[Exp] First prototype of new acmp bytecode

Fri Feb 16 13:13:58 UTC 2018

Hi John,

thanks a lot for looking at this! Please find comments below.

For reference, here's the webrev that John looked at:
http://cr.openjdk.java.net/~thartmann/valhalla/exp/acmp.01/

On 15.02.2018 20:04, John Rose wrote:
> # templateTable_x86
> Suggest `assert((mask >> LogKlassAlignmentInBytes) != 0, "invalid shift")`.
> (Same thing in graphKit also.)

I think for now we can use an even stronger assert:
assert((mask >> LogKlassAlignmentInBytes) == 1, "invalid shift");

But this code might change in the future in case we use a different perturbation scheme.

> Suggest trying memory-to-register cmov instead of test/jcc/bind(is_null)

Do you mean something like this?

__ testptr(rdx, rdx);
__ cmovl(Assembler::notZero, rbx, Address(rdx, oopDesc::klass_offset_in_bytes()));

That won't work because the load from rdx will be executed even if the cmov condition evaluates to
false (i.e., if rdx is NULL).
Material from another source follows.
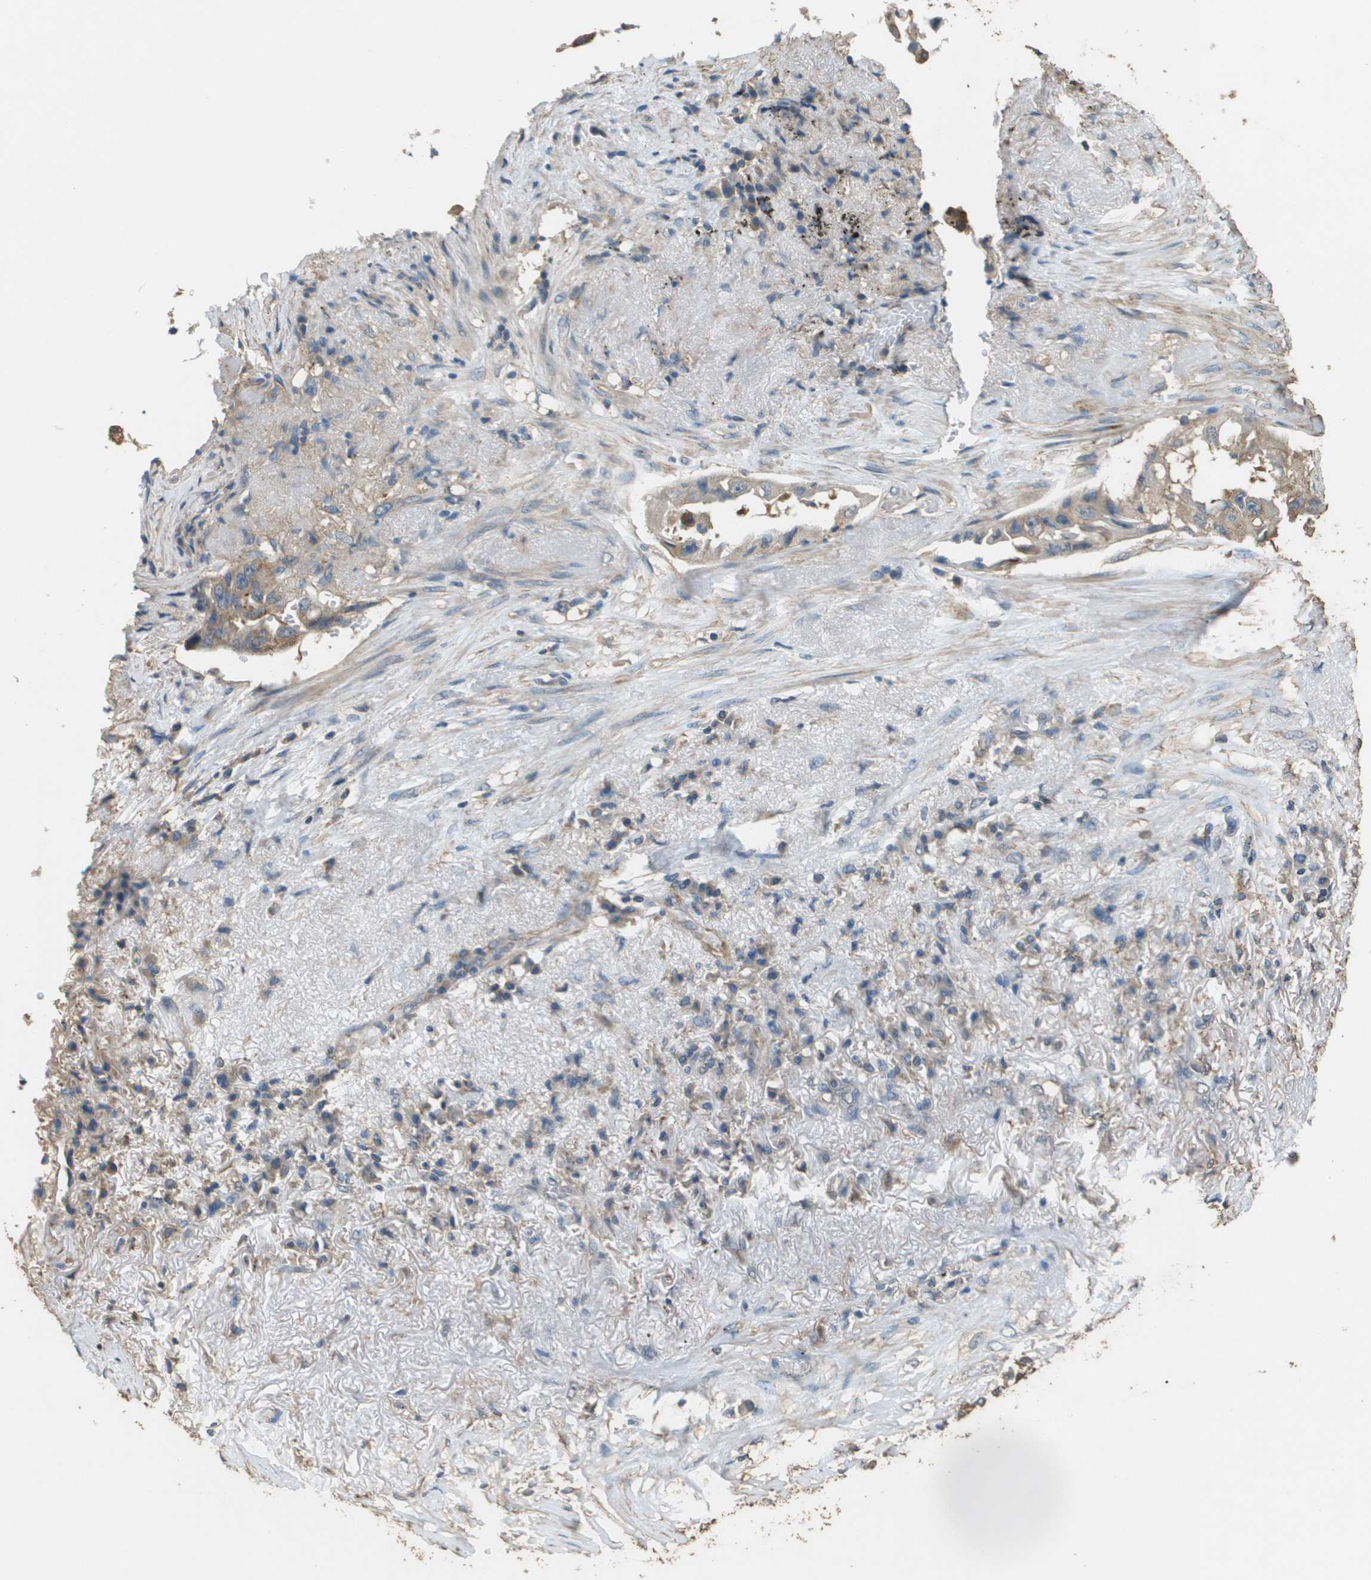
{"staining": {"intensity": "weak", "quantity": ">75%", "location": "cytoplasmic/membranous"}, "tissue": "lung cancer", "cell_type": "Tumor cells", "image_type": "cancer", "snomed": [{"axis": "morphology", "description": "Adenocarcinoma, NOS"}, {"axis": "topography", "description": "Lung"}], "caption": "Adenocarcinoma (lung) stained with immunohistochemistry exhibits weak cytoplasmic/membranous positivity in approximately >75% of tumor cells.", "gene": "MS4A7", "patient": {"sex": "female", "age": 51}}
See page 254 of the Intel x86_64 manual:

temp ← SRC
IF condition TRUE
THEN
  DEST ← temp;
FI
[...]

https://software.intel.com/sites/default/files/managed/ad/01/253666-sdm-vol-2a.pdf

> (or maybe do that in JIT code where it might matter).

In the cases were it's possible to convert to a CMove and when it also pays off performance-wise,
the JIT should do this automatically during the SplitIfBlocks optimization. But I'll check the
generated code.

> # graphKit
> Should be structured like this:
>     if (ta->is_value_based() || tb->is_value_based()) { ... }
>     else if (ta->can be_value_based() && tb->can_be_value_based())) { ... }
>     //else use old_acmp

Done.

> (Looking ahead to subnode, I see you have that there.  There's some
> duplication here between the parser and Node::Ideal, probably more
> than we want.)

Yes, sure. I was looking into improving this later. Just wanted to get a working version first.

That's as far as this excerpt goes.